In its most recent read on “mass affluent” consumers, Collinson Group found that these shoppers in the U.S. are more apathetic to loyalty programs compared with their counterparts around the globe — but they crave programs with a high degree of personalization.
The research also shed light on why many consumers in this segment of the population are more mindful of their spending habits.
The global survey polled more than 6,000 consumers who are in the top 10 to 15 percent of earners in the U.S., Australia, Brazil, China, France, Hong Kong, India, Singapore, the UAE and the U.K. The researchers described the survey respondents as “affluent middle class consumers” who are “highly prized by global brands due to their higher spending potential, as well as the aspirational influence they have on other consumers.”
The key findings for the U.S. consumers in the report include that the “level of apathy shown by consumers in the U.S. toward loyalty programs is above the global average of 35 percent.” And while the researchers said more personalized programs were in demand in the U.S. — especially with companies and brands that were “easy to do business with,” the three most popular types of loyalty programs — credit cards, airlines and supermarkets — all experienced declining membership since the last survey in 2014.
Frequent flyer programs dropped to 66 percent membership rate from 80 percent while supermarket loyalty memberships dropped to 69 percent from 71 percent. Credit card program memberships fell to 63 percent from 68 percent in 2014.
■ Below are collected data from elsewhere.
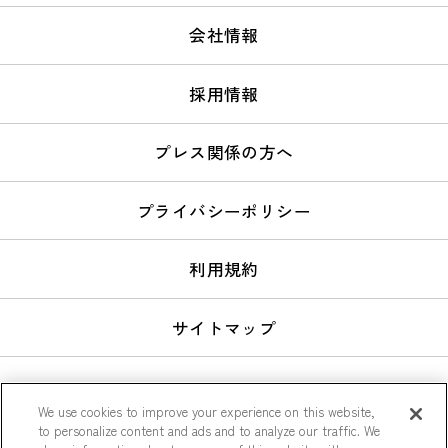
会社情報
採用情報
プレス関係の方へ
プライバシーポリシー
利用規約
サイトマップ
We use cookies to improve your experience on this website,
to personalize content and ads and to analyze our traffic. We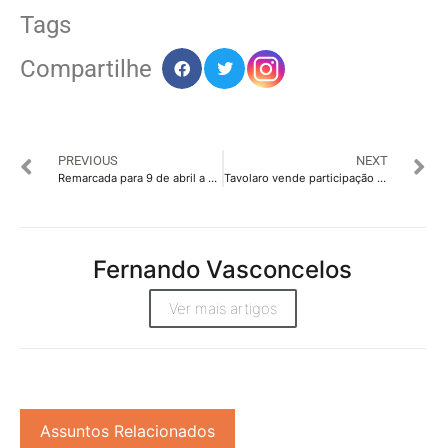
Tags
Compartilhe
PREVIOUS
NEXT
Remarcada para 9 de abril a abertura de propostas para a conta publicitária do GDF
Tavolaro vende participação e deixa comando da CNN Brasil
Fernando Vasconcelos
Ver mais artigos
Assuntos Relacionados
Regarding travel, the survey found the “affluent middle class is traveling slightly less now compared to 2014, but when they do it is in style, as the business, first-class and premium-economy segments have all seen increases. The survey also found that Internet access is critical for travelers.”
In this year’s report, the researchers classified the mass affluent into three demographic “tribes” based on their shopping behavior and purchasing patterns. The purpose is to help retailers and brands get a better read on shoppers via consumer personas.
The largest “tribe” are the “prudent planners” at 56 percent, which the researcher describe as “cautious spenders who spend time with family as a top indulgence and rarely make impulse purchases.” For marketers, this group is likely a tough nut to crack since 73 percent said “saving for the future” was a priority.
At 31 percent, the “modernist spenders” were the second largest group, which the report classified as “frequent, tech-savvy travelers who spend mostly on business.” Forty-eight percent of this tribe ranked “new gadgets and technology as a top indulgence when it comes to spending money.”
Lastly, the “experientials” make up 13 percent of the mass affluent and are described as “younger spenders who prioritize leisure, vacation, and travel apps and rewards.” Seventy-two percent of this group listed “going on more vacations” as a top spending priority.
Collinson Group is based in London, and counts American Express, Samsung, Harrods and Hilton as among its clients.